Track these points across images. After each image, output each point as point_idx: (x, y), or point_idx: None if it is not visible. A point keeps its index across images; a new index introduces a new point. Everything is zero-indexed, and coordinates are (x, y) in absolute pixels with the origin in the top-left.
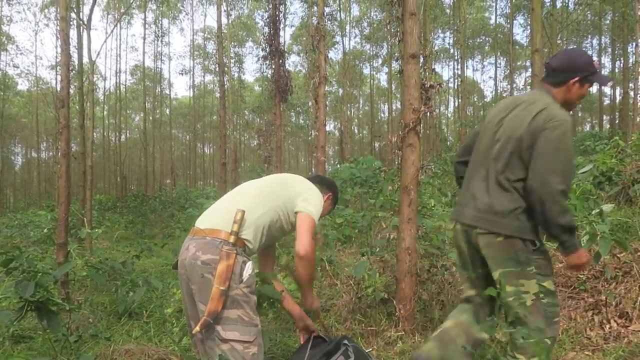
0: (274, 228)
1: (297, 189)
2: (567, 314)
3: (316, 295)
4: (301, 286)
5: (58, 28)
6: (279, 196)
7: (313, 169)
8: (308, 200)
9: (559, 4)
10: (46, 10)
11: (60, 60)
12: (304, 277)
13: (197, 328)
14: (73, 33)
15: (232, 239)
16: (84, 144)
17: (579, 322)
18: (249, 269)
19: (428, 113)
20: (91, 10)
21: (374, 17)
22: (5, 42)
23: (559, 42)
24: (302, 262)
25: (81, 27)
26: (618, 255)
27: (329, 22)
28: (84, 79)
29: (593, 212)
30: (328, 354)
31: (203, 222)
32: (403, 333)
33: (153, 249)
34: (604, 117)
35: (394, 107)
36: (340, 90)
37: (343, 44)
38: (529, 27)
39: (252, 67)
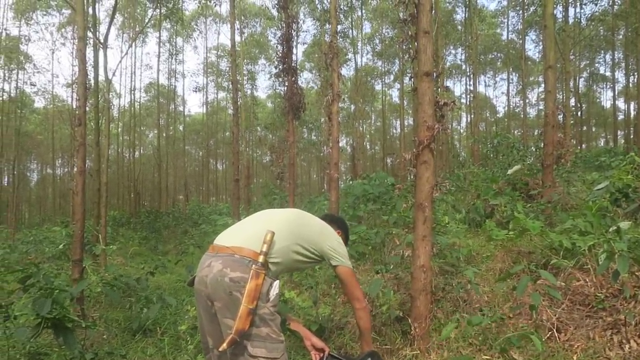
0: (293, 261)
1: (322, 237)
2: (585, 333)
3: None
4: (363, 333)
5: (75, 47)
6: (302, 234)
7: (325, 185)
8: (337, 251)
9: (571, 20)
10: (63, 30)
11: (77, 79)
12: (367, 324)
13: (225, 345)
14: (89, 52)
15: (261, 258)
16: (99, 161)
17: (597, 341)
18: (275, 288)
19: (442, 130)
20: (108, 30)
21: (386, 34)
22: (23, 61)
23: (571, 57)
24: (362, 313)
25: (97, 46)
26: (637, 274)
27: (341, 39)
28: (100, 96)
29: (610, 229)
30: None
31: (227, 240)
32: (418, 352)
33: (167, 265)
34: (619, 132)
35: (406, 123)
36: (352, 107)
37: (355, 60)
38: (541, 42)
39: (264, 84)
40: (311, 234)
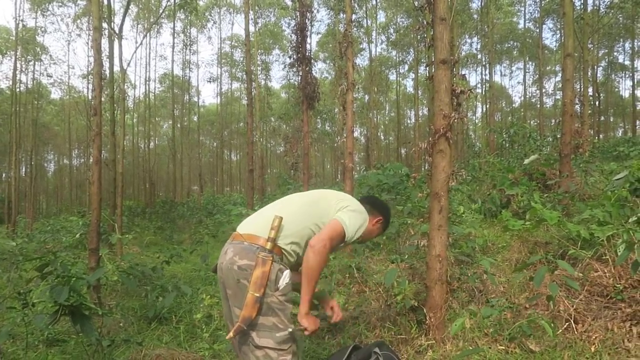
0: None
1: (340, 204)
2: (603, 324)
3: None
4: (303, 281)
5: (90, 38)
6: (322, 213)
7: (339, 176)
8: (346, 213)
9: (590, 8)
10: (78, 21)
11: (93, 70)
12: (307, 270)
13: (231, 334)
14: (105, 42)
15: (269, 245)
16: (115, 151)
17: (616, 332)
18: (286, 277)
19: (458, 119)
20: (122, 20)
21: (401, 23)
22: (40, 52)
23: (590, 46)
24: (311, 251)
25: (113, 37)
26: None
27: (355, 28)
28: (115, 87)
29: (630, 219)
30: None
31: (243, 227)
32: (434, 342)
33: (182, 254)
34: (637, 122)
35: (421, 113)
36: (366, 97)
37: (369, 50)
38: (558, 31)
39: (278, 75)
40: (328, 207)
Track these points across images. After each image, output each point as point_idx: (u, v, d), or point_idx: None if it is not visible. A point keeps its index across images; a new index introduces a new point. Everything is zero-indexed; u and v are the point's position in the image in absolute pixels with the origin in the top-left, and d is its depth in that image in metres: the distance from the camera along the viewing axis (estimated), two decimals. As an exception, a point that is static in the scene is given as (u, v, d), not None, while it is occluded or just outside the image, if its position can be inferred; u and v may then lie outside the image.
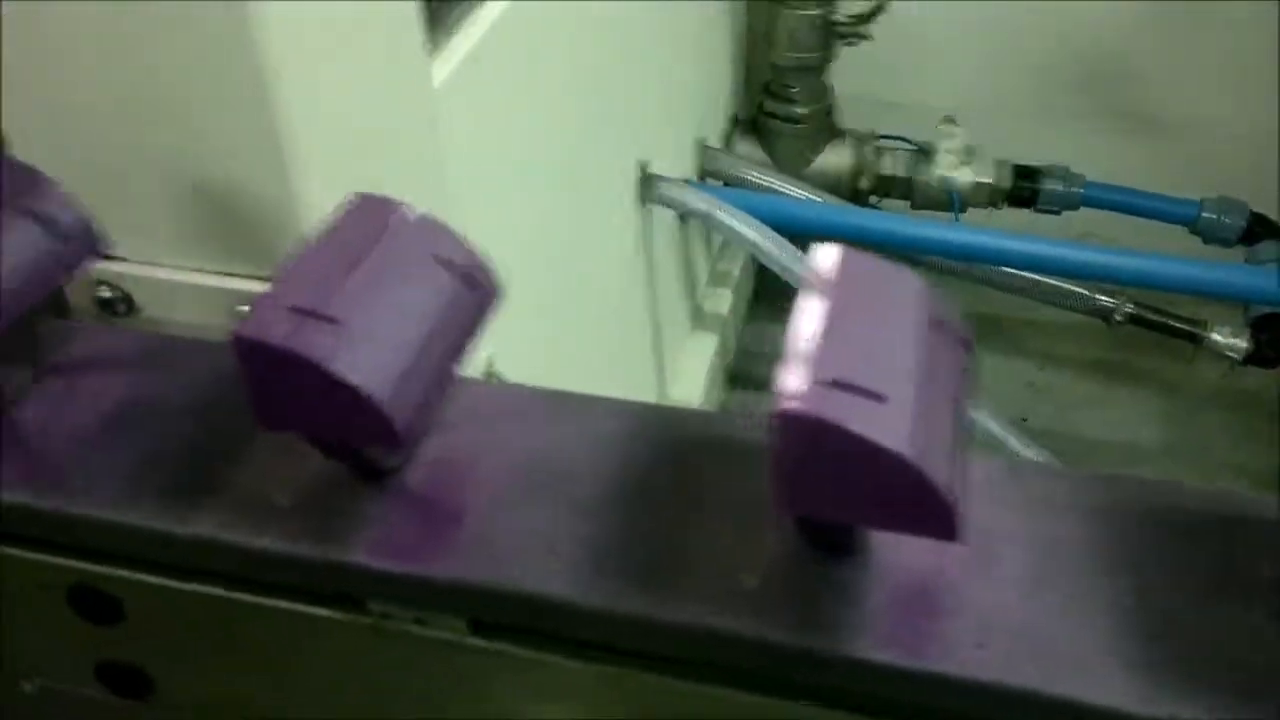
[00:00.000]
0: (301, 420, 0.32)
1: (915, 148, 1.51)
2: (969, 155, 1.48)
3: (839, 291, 0.31)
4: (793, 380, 0.28)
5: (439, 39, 0.69)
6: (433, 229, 0.35)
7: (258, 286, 0.52)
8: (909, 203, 1.53)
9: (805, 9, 1.46)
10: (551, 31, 0.89)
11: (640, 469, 0.36)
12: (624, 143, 1.18)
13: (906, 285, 0.32)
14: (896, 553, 0.33)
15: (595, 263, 1.12)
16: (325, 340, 0.30)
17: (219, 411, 0.38)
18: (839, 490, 0.28)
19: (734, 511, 0.34)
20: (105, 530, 0.35)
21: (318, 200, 0.51)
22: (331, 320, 0.31)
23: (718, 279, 1.59)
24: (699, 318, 1.53)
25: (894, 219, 1.40)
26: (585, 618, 0.32)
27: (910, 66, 1.59)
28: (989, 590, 0.32)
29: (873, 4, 1.47)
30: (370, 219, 0.34)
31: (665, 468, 0.36)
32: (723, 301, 1.55)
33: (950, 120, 1.48)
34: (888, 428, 0.27)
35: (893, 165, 1.52)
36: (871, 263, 0.32)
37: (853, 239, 1.44)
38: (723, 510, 0.34)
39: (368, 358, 0.31)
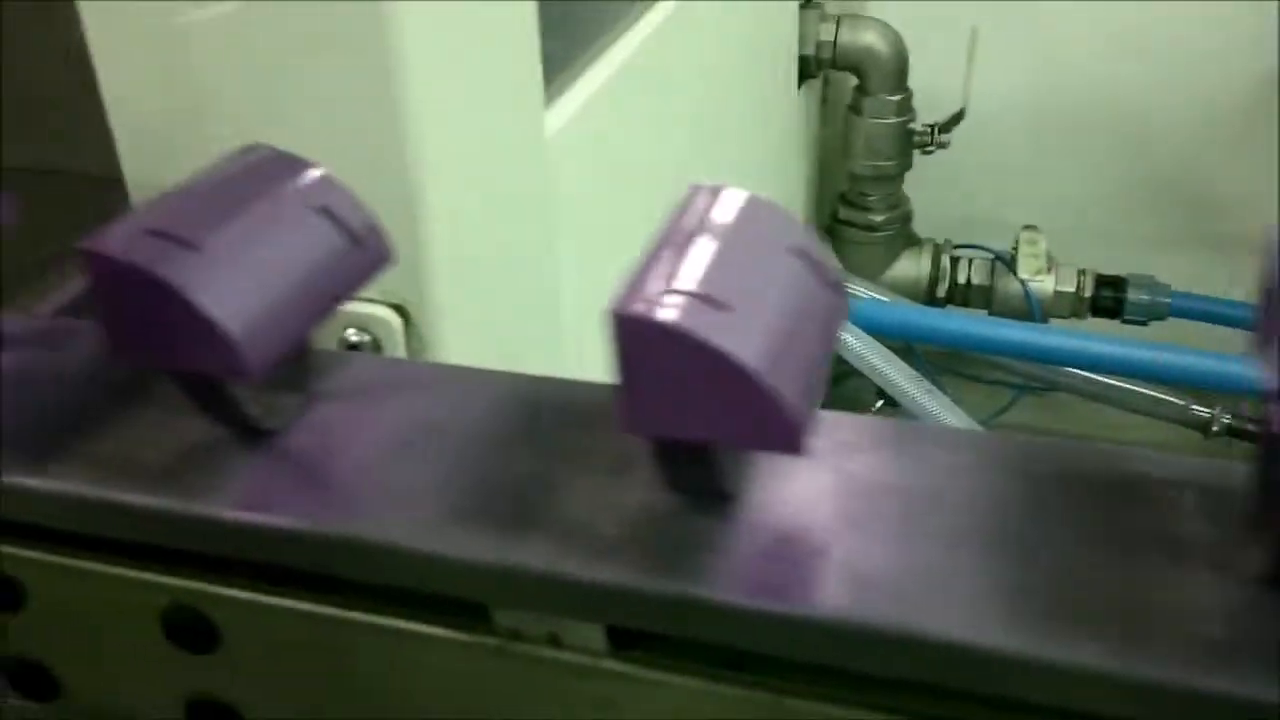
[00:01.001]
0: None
1: (994, 256, 1.50)
2: (1051, 263, 1.46)
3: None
4: None
5: (553, 91, 0.69)
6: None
7: (365, 309, 0.51)
8: (987, 312, 1.50)
9: (883, 118, 1.47)
10: (650, 104, 0.90)
11: (1009, 500, 0.31)
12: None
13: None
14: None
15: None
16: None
17: (507, 438, 0.34)
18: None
19: (1152, 549, 0.29)
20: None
21: (436, 227, 0.51)
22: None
23: (791, 386, 1.55)
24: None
25: (980, 322, 1.37)
26: (1025, 673, 0.27)
27: (987, 181, 1.59)
28: None
29: (951, 113, 1.48)
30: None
31: (1030, 498, 0.31)
32: (796, 410, 1.51)
33: (1032, 228, 1.47)
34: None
35: (971, 273, 1.50)
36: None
37: (935, 342, 1.41)
38: (1134, 547, 0.29)
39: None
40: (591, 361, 0.79)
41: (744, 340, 0.26)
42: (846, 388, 1.64)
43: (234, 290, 0.29)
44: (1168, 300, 1.44)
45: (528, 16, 0.59)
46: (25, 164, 0.84)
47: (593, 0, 0.82)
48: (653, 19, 0.90)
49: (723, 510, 0.30)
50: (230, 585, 0.33)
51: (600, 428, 0.34)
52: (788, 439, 0.27)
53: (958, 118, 1.49)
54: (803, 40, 1.46)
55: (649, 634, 0.30)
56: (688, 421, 0.27)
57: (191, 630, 0.33)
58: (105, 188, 0.57)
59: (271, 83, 0.48)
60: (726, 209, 0.31)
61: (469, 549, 0.29)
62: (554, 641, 0.31)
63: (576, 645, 0.30)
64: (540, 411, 0.34)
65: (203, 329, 0.28)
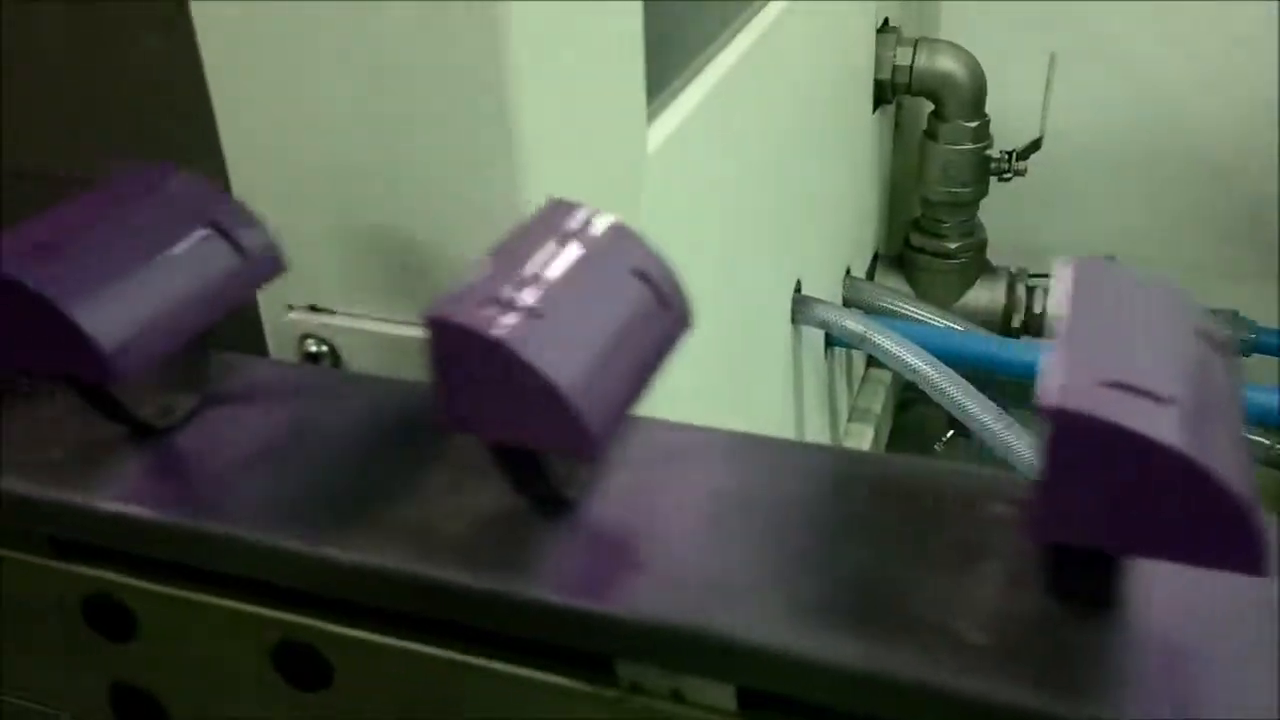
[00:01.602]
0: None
1: (1069, 287, 1.47)
2: (1130, 296, 1.43)
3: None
4: None
5: (654, 108, 0.68)
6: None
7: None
8: (1060, 343, 1.48)
9: (960, 144, 1.44)
10: (740, 123, 0.88)
11: None
12: (785, 257, 1.15)
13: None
14: None
15: (752, 373, 1.06)
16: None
17: (833, 519, 0.31)
18: None
19: None
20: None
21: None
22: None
23: (859, 415, 1.52)
24: (841, 453, 1.46)
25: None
26: None
27: (1064, 210, 1.56)
28: None
29: (1029, 140, 1.45)
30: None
31: None
32: (864, 438, 1.48)
33: (1113, 259, 1.44)
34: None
35: (1048, 304, 1.47)
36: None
37: (1010, 373, 1.38)
38: None
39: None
40: (684, 392, 0.77)
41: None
42: (913, 415, 1.62)
43: (582, 365, 0.27)
44: (1251, 336, 1.41)
45: (634, 33, 0.57)
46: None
47: (691, 13, 0.80)
48: (745, 38, 0.88)
49: (1104, 618, 0.27)
50: (346, 624, 0.32)
51: (928, 511, 0.31)
52: (1251, 559, 0.23)
53: (1035, 145, 1.46)
54: (879, 64, 1.44)
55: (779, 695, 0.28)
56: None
57: (302, 667, 0.33)
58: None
59: (383, 104, 0.46)
60: (1127, 290, 0.28)
61: (832, 652, 0.26)
62: (677, 697, 0.29)
63: (702, 702, 0.29)
64: (861, 489, 0.32)
65: (553, 407, 0.26)
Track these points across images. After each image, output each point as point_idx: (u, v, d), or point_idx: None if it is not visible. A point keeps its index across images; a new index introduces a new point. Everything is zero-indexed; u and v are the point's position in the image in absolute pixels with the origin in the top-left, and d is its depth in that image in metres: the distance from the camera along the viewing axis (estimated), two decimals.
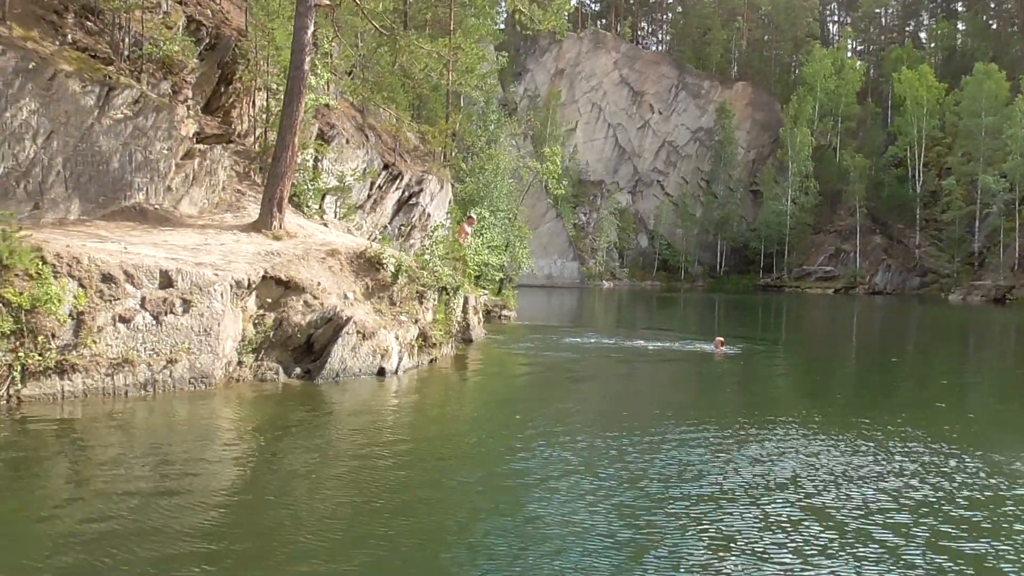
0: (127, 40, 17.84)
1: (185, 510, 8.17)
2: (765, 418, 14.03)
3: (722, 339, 23.92)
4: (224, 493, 8.99)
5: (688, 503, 8.88)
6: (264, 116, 22.19)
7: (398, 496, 8.97)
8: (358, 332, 16.34)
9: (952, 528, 8.27)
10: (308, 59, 18.48)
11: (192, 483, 9.18)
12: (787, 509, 8.75)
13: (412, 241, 27.17)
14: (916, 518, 8.55)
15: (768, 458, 10.93)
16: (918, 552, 7.57)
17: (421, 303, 18.99)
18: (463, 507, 8.78)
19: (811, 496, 9.25)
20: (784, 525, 8.21)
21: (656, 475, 9.96)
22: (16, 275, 12.23)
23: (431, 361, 18.95)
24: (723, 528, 8.09)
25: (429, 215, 28.29)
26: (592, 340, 26.67)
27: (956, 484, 9.85)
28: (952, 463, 10.91)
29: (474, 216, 29.81)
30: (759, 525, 8.20)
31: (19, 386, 12.12)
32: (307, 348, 16.41)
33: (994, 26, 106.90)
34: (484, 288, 31.68)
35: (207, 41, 20.40)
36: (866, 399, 17.93)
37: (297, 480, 9.49)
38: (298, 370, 15.97)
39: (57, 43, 16.62)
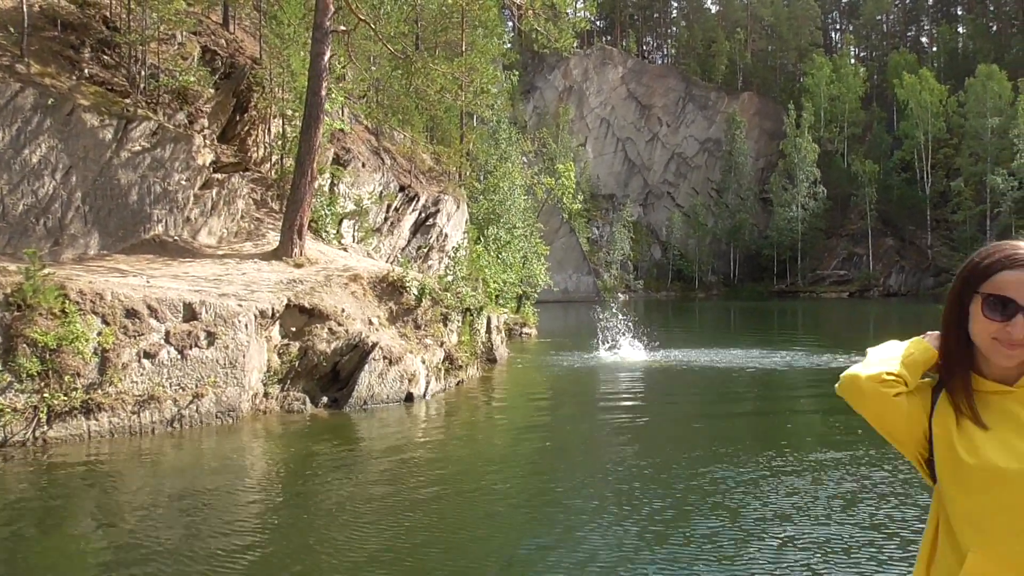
0: (143, 72, 17.78)
1: (214, 551, 7.86)
2: None
3: None
4: (253, 533, 8.63)
5: None
6: (280, 143, 22.08)
7: (434, 540, 8.38)
8: (384, 358, 16.05)
9: None
10: (325, 84, 18.35)
11: (221, 524, 8.84)
12: None
13: (430, 262, 26.96)
14: None
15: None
16: None
17: (446, 325, 18.74)
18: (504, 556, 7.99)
19: None
20: None
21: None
22: (40, 314, 12.04)
23: (458, 384, 18.63)
24: None
25: (446, 236, 28.10)
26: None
27: None
28: None
29: None
30: None
31: (45, 428, 11.88)
32: (333, 376, 16.13)
33: (995, 28, 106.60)
34: (503, 306, 31.41)
35: (222, 70, 20.32)
36: None
37: (327, 521, 8.97)
38: (325, 399, 15.66)
39: (75, 78, 16.55)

########

_Exercise instructions:_ Whenever a line above includes the string "across", copy it.

_Finished exercise:_
Track these points across images. After each image, output each point as point_idx: (x, y), or point_idx: None if it is not visible. A point keeps its index across images; a new index introduces a new point. Everything is zero-indexed, and coordinates are (x, y) in absolute pixels with the origin in the top-left.
Track these points across images. After each image, output each point as point_idx: (u, v, d), or point_idx: None if it is not visible. A point keeps its index across images; a new index introduces a new point. Everything is zero-indexed; u and v are the point's position in the image in absolute pixels with the origin in the top-left, and d is its depth in that image in metres: the distance from the camera along the viewing axis (estimated), two decimals. As an exception, a point that is static in the scene is given as (u, v, d), not None, while it is occluded or just outside the image, if its position can be inferred; u and v may then lie outside the image.
Track these points across images. After each image, output each point as point_idx: (u, v, d), or point_idx: None if it is not visible. A point keeps its index across images; a new index introduces a new point. Everything is zero-indexed; u and v are the point's position in the image in absolute pixels with the origin in the top-left, and d is its depth in that image in metres: the distance from the camera along the viewing axis (estimated), two decimals.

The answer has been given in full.